* **To do**
- A) Rewrite the part of the passage on parenting that opens with the words containing "I’ve spent the" and closes with "unlock those options.", replacing "Link" with "my son" throughout.
- B) Answer these questions from the passage on parenting:
(i) What does the passage call high school graduation?
(ii) What was the first diagnosis Link received?
(iii) By what age was it obvious that Link was a special needs kid?

* **Passage to read**
That “convinced I’m getting it all wrong” is a normal parenting experience. This is one of the reasons that society gets so focused on touchstones and check points. Semester grade reports and end-of-year testing are used as a way to know if the kid’s education is on track. High School graduation is a huge measure of success. Other touchstones are getting a job, getting a driver’s license, earning an award, college admission, picking a major, getting married, getting a job. Any success that the child has can qualify. When kids hit the checkpoints it is a small reassurance that maybe the parents aren’t completely failing. I read this behind many facebook statuses “Johnny won the spelling bee! (maybe I’m not completely failing at this parenting gig.)” Parents aren’t the only ones watching, grandparents, aunts, uncles, family friends, neighbors, they all take note and help to celebrate. Milestones let everyone relax because the kid appears to be on track.

“Appears,” note that word carefully, because sometimes the internal experience of the child does not match the external success. Sometimes a checkpoint reached is more a measure of parental management than child growth. This is why helicopter parenting is scolded, because child growth should be the goal, not the checkpoints. Eventually the missing growth is exposed when the child is not prepared. Conversely, sometimes a checkpoint missed can also indicate growth rather than failure. Sometimes the strongest thing an almost-adult can do is to head out into the weeds because the standard path isn’t working. But a missed checkpoint looks like a failure. It makes everyone anxious and uncomfortable, because there is no reassurance that all will be well. then there is enormous pressure to get the kid “back on track.” People like the comfortable answers, the solid and stable answers. They like to know which college and what major. They want the major to be one that they can picture leading to steady employment. They try to steer artists away from art majors. They try to push college as the sure path.

There is no sure path. All of the paths are made of struggle, failure, getting up again, and moving on. Parents may manage their kids into college, but then the new adults have to do the growing they missed out on before. Sometimes people are exactly on track for a very long time, until life takes an unexpected left turn. Then they have to figure out how to find a new path for themselves. All of us will, eventually, have to venture out when the way ahead is not clear.

So perhaps I should use this as reassurance, that in “allowing” my kid’s education to veer away from standard, I’m letting him grow in a way that most people don’t until much later, even while he is not growing in some of the ways that his peers are growing right now. Maybe I’m succeeding and failing all at once. And maybe that is just fine.

Special Needs Scavenger Hunt

I’ve spent the last eighteen years participating in an educational scavenger hunt and I’ve only just now recognized that was what I was dealing with. By age three it was obvious that Link was a special needs kid. It was also obvious that he was friendly, happy, loving, and smart. With the first diagnosis of language delay, I began seeking for things that would help him. I made up games, bought games, and worked with Link regularly. All along the way we had teachers, psychologists, and administrators who were very helpful to us. They gave me pieces I needed and helped us find our way forward. Yet we still spent a lot of time stumbling around because for all the help we did get, there was other help that we didn’t get because we didn’t know the right keywords to unlock those options.

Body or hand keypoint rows
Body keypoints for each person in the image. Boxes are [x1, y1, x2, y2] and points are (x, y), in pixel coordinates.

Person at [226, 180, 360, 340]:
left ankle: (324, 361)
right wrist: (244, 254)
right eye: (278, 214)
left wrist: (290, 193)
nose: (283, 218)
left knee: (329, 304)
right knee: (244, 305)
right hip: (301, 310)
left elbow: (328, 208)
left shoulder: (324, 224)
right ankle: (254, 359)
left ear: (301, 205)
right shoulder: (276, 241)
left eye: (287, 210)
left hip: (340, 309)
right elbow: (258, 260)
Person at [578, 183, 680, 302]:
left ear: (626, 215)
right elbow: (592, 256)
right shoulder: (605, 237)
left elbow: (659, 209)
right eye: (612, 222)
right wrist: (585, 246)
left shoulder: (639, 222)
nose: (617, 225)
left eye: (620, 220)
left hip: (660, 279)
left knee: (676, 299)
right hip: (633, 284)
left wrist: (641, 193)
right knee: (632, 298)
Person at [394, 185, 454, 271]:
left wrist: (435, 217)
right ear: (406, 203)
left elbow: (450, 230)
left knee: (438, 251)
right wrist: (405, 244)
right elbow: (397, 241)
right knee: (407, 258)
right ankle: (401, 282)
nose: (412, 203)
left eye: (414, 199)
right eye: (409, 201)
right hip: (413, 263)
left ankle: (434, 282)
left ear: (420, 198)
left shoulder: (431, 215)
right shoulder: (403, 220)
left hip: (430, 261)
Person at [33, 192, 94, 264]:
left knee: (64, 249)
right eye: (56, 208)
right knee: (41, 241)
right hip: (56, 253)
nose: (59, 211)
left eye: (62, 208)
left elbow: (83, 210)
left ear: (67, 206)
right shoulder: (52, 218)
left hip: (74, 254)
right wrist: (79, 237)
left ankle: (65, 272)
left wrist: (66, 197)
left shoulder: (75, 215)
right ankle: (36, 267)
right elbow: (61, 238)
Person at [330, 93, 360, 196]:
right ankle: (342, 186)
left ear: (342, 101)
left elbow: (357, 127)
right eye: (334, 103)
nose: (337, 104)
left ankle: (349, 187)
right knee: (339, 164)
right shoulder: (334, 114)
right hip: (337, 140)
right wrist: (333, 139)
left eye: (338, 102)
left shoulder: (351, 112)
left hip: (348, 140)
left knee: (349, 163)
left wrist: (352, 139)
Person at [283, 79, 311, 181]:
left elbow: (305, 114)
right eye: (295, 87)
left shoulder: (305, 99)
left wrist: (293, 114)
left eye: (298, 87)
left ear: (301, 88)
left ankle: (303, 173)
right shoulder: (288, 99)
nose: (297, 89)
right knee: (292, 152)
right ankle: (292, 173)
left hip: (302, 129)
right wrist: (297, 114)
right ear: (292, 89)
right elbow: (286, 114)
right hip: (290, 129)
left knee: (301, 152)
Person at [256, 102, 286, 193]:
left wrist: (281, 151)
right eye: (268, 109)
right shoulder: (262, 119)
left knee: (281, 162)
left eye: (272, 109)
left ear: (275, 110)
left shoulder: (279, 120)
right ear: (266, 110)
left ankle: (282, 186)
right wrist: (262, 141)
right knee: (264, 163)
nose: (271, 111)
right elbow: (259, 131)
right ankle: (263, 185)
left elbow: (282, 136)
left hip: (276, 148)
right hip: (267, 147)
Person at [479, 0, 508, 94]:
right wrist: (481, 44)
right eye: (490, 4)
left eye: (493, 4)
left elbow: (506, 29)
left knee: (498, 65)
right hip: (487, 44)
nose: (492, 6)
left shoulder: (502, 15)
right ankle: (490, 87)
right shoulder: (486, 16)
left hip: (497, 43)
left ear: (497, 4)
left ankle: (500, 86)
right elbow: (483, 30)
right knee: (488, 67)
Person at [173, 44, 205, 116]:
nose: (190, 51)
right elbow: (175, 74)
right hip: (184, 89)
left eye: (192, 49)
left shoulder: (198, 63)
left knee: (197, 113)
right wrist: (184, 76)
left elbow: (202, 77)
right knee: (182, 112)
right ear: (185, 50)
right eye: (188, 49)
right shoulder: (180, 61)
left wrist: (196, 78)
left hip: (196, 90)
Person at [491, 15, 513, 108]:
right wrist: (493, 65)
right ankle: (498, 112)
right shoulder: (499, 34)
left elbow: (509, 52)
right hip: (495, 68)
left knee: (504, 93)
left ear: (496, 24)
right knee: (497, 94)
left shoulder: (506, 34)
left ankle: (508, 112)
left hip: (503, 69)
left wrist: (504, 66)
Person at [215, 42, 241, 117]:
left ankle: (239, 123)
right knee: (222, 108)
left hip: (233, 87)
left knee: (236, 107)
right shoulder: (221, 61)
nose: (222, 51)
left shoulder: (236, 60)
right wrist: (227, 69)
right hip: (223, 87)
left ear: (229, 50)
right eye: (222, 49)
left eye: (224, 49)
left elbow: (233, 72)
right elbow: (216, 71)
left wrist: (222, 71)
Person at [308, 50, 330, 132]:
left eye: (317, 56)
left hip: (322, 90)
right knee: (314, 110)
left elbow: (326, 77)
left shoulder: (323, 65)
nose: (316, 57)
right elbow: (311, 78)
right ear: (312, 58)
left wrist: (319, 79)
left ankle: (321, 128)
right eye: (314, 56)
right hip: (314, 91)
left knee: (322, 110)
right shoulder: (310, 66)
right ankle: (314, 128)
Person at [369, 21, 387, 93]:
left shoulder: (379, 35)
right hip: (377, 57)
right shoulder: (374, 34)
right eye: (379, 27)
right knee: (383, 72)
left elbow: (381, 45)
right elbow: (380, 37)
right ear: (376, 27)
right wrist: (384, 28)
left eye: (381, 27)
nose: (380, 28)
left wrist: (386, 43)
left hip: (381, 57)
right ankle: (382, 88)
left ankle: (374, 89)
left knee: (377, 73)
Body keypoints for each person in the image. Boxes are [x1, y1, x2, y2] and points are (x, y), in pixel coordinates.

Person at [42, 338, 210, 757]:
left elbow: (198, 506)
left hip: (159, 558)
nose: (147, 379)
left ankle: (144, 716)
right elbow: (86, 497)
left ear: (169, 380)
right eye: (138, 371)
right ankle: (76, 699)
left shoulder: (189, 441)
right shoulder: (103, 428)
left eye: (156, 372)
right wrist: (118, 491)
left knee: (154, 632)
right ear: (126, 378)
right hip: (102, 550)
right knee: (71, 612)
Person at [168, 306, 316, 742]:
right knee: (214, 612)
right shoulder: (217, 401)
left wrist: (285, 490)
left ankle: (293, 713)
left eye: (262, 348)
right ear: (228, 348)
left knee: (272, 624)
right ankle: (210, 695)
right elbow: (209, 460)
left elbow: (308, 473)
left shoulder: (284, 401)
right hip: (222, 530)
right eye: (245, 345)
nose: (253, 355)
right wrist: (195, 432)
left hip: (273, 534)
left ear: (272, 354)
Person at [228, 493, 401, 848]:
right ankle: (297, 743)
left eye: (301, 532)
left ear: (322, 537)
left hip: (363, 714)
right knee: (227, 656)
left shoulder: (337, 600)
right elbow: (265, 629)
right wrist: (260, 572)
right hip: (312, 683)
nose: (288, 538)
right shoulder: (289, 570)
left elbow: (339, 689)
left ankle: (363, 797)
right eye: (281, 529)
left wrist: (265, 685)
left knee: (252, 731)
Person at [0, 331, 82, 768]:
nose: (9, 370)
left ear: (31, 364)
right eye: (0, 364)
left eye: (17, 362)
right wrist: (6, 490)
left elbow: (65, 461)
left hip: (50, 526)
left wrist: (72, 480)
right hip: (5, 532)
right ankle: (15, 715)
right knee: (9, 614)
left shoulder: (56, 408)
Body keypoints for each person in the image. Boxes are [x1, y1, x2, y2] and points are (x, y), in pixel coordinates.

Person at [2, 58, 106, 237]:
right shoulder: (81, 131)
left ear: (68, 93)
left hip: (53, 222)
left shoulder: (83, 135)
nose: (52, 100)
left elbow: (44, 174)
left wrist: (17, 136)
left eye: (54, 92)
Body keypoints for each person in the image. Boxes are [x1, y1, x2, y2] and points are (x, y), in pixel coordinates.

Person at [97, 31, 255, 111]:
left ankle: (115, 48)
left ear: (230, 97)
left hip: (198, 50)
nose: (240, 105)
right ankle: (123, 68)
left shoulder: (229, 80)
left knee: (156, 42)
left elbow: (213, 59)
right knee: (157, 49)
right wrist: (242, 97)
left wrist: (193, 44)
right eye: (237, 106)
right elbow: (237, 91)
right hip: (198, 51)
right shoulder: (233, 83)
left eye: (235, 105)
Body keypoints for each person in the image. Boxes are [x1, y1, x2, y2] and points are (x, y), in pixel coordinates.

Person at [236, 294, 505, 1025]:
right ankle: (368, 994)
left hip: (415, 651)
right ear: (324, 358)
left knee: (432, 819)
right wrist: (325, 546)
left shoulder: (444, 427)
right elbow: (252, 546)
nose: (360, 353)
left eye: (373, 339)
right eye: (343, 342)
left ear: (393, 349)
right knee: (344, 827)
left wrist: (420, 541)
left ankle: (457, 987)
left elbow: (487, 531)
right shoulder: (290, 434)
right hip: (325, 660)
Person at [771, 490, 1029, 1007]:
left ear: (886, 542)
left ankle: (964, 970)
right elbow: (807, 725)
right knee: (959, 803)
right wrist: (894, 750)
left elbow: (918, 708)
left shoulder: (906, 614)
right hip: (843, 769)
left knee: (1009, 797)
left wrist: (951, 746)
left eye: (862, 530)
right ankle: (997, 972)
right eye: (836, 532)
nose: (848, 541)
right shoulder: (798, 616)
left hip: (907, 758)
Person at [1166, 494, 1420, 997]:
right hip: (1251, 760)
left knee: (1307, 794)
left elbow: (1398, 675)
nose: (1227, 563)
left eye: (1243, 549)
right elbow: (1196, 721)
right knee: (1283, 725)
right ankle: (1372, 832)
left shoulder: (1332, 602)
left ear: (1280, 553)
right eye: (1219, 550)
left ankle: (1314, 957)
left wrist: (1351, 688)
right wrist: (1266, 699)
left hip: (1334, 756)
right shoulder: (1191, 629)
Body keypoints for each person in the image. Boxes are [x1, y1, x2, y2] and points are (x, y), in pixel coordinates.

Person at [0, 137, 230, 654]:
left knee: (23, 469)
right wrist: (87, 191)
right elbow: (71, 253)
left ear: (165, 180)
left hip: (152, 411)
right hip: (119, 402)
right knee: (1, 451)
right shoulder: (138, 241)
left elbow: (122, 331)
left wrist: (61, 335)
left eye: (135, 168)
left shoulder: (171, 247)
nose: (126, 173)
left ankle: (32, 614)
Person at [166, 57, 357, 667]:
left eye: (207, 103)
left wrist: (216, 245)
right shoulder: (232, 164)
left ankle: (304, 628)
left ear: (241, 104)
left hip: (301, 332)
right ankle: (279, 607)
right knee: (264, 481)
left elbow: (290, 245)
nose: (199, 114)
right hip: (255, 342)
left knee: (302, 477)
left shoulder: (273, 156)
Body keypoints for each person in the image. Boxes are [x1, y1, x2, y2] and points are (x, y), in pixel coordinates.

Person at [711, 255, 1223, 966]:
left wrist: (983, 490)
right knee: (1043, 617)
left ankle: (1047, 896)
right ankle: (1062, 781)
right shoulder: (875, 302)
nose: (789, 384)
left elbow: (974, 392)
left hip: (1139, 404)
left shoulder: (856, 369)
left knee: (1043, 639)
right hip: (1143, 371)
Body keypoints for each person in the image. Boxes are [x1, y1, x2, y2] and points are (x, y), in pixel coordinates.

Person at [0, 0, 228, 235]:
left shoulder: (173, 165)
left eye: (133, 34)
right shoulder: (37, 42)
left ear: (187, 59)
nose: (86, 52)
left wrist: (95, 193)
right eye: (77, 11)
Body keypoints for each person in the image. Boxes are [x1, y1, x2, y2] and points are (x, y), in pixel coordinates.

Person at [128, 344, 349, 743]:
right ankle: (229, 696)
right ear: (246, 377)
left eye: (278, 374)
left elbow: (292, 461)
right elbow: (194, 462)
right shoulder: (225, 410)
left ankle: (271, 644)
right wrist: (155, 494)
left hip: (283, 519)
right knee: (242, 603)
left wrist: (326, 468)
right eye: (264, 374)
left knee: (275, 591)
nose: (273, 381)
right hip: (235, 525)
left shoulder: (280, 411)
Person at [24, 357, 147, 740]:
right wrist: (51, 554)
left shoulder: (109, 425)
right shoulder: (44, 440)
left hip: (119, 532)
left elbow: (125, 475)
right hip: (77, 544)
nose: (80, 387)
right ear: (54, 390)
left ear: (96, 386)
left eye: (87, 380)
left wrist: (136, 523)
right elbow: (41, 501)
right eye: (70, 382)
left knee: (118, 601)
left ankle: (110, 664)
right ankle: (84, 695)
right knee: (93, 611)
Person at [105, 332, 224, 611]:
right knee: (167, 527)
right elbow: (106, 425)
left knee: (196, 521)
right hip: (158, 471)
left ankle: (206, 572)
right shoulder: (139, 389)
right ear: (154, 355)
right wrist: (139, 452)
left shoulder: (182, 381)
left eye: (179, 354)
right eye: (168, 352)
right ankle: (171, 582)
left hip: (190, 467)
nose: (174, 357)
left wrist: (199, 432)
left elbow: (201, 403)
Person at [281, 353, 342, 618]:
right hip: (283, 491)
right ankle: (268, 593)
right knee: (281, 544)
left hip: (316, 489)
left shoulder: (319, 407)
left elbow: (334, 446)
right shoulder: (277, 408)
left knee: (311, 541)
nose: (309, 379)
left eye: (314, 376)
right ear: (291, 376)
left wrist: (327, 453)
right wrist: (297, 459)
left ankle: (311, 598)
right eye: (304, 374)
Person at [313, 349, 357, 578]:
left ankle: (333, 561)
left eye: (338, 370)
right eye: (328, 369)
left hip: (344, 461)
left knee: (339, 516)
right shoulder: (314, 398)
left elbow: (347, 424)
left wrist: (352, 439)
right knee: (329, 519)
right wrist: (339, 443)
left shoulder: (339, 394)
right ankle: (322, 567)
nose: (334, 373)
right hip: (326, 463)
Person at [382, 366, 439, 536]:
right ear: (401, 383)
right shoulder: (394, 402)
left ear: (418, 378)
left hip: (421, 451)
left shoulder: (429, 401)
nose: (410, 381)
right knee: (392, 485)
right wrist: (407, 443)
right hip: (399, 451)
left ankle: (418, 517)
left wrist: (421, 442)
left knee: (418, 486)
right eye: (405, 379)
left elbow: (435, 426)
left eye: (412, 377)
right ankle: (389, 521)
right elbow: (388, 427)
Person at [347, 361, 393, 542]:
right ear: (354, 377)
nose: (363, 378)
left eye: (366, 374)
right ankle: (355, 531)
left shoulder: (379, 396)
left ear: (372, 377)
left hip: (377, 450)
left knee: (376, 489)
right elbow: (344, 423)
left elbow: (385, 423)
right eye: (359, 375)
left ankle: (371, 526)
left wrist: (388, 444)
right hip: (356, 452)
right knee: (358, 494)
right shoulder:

* **Task results**
- A)
I’ve spent the last eighteen years participating in an educational scavenger hunt and I’ve only just now recognized that was what I was dealing with. By age three it was obvious that my son was a special needs kid. It was also obvious that he was friendly, happy, loving, and smart. With the first diagnosis of language delay, I began seeking for things that would help him. I made up games, bought games, and worked with my son regularly. All along the way we had teachers, psychologists, and administrators who were very helpful to us. They gave me pieces I needed and helped us find our way forward. Yet we still spent a lot of time stumbling around because for all the help we did get, there was other help that we didn’t get because we didn’t know the right keywords to unlock those options.

- B)
(i) A huge measure of success.
(ii) Language delay.
(iii) Age three.